Of course there are people who know more about search engine optimization than others, but if they start telling you things like you can get a number one page ranking in Google in a very short amount of time, you should take your money and run for the hills.

Still, there are a few things I have learned about how SEO works and because I haven’t made any of them up but learned them from other people, I can leave you with some of them and feel fairly confident they work fine regardless of all the shifting parameters  Google continually throws our way.

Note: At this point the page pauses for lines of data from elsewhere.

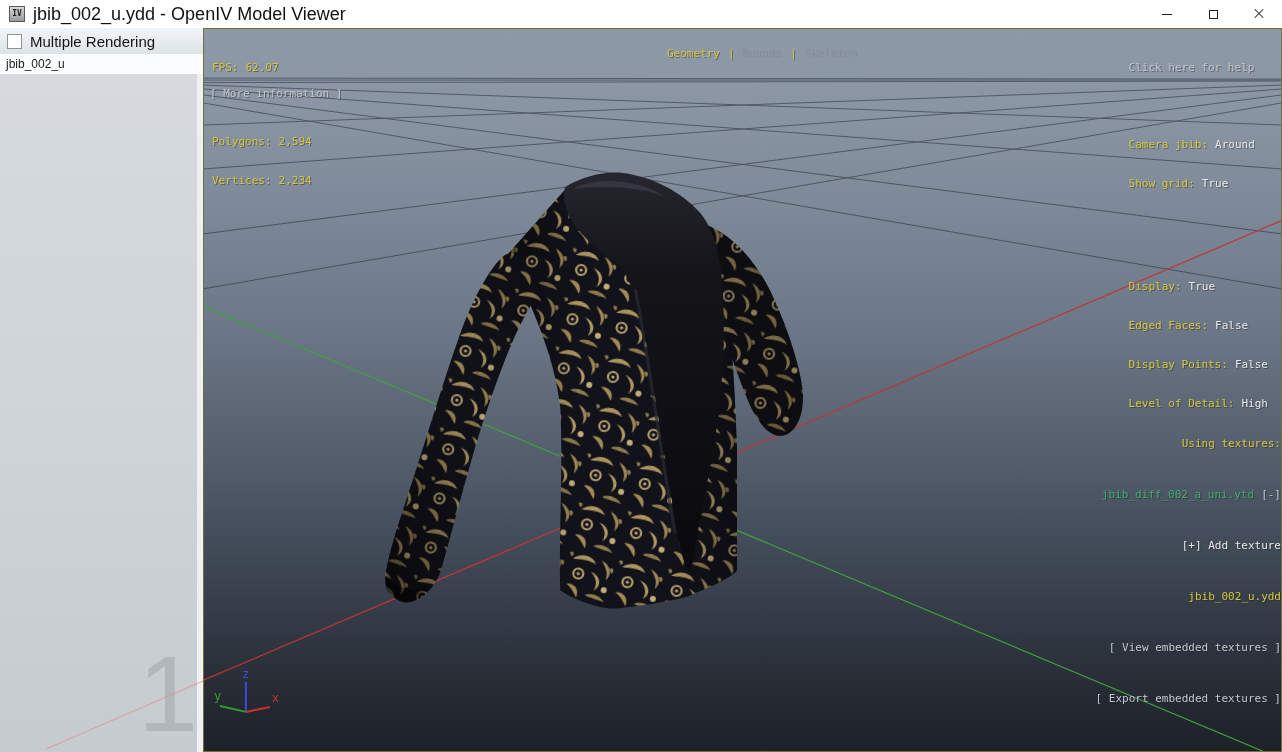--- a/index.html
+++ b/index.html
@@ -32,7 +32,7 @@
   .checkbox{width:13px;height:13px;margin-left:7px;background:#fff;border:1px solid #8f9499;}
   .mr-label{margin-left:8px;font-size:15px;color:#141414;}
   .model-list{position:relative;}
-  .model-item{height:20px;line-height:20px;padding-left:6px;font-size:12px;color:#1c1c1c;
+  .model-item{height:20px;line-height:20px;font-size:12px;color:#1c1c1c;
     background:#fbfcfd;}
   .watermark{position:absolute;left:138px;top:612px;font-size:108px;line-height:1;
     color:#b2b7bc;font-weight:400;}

  1. You need good content. Don’t even bother trying to stuff keywords in the landing page content either.  Like a friend of mine said once, you might even get away with keyword stuffing for a little while and drive traffic to your site, but you look pretty silly when visitors arrive to the kind of broken English that too many keywords creates. You’ll just wind up with traffic arriving and then clicking away in record numbers.
  2. You need a good landing page.  I’ve seen people with floating content on their landing page and all kinds of graphics and buttons and tabs and in the end it all looks really psychedelic ( for those of your old enough to remember that phrase) but it doesn’t give the Google bots anything to grab onto. There’s still nothing that can replace good optimized content . Someone I work with is even experimenting with video as the main source of information on the landing page, but they still get me to write a blog at the bottom so Google has something to hang its hat on.
  3. You don’t need to use every keyword you can find.  That’s why it’s called keyword research. Too many keywords doesn’t have focus. Others may disagree but I think you need to focus on a few keywords best suited to your market. Even if there’s competition, just dig in and fight it out.

Remember you need to beware of anybody who tells you they can get you a page one ranking in just a few short months. And there’s just one more thing too. If you don’t get the kind of traffic you’re expecting after three or four months, adjust the methods and keywords you’re using but don’t stop advertising with search engine optimization techniques.  The minute you abandon ship, it sinks and you lose whatever ranking you’ve gained.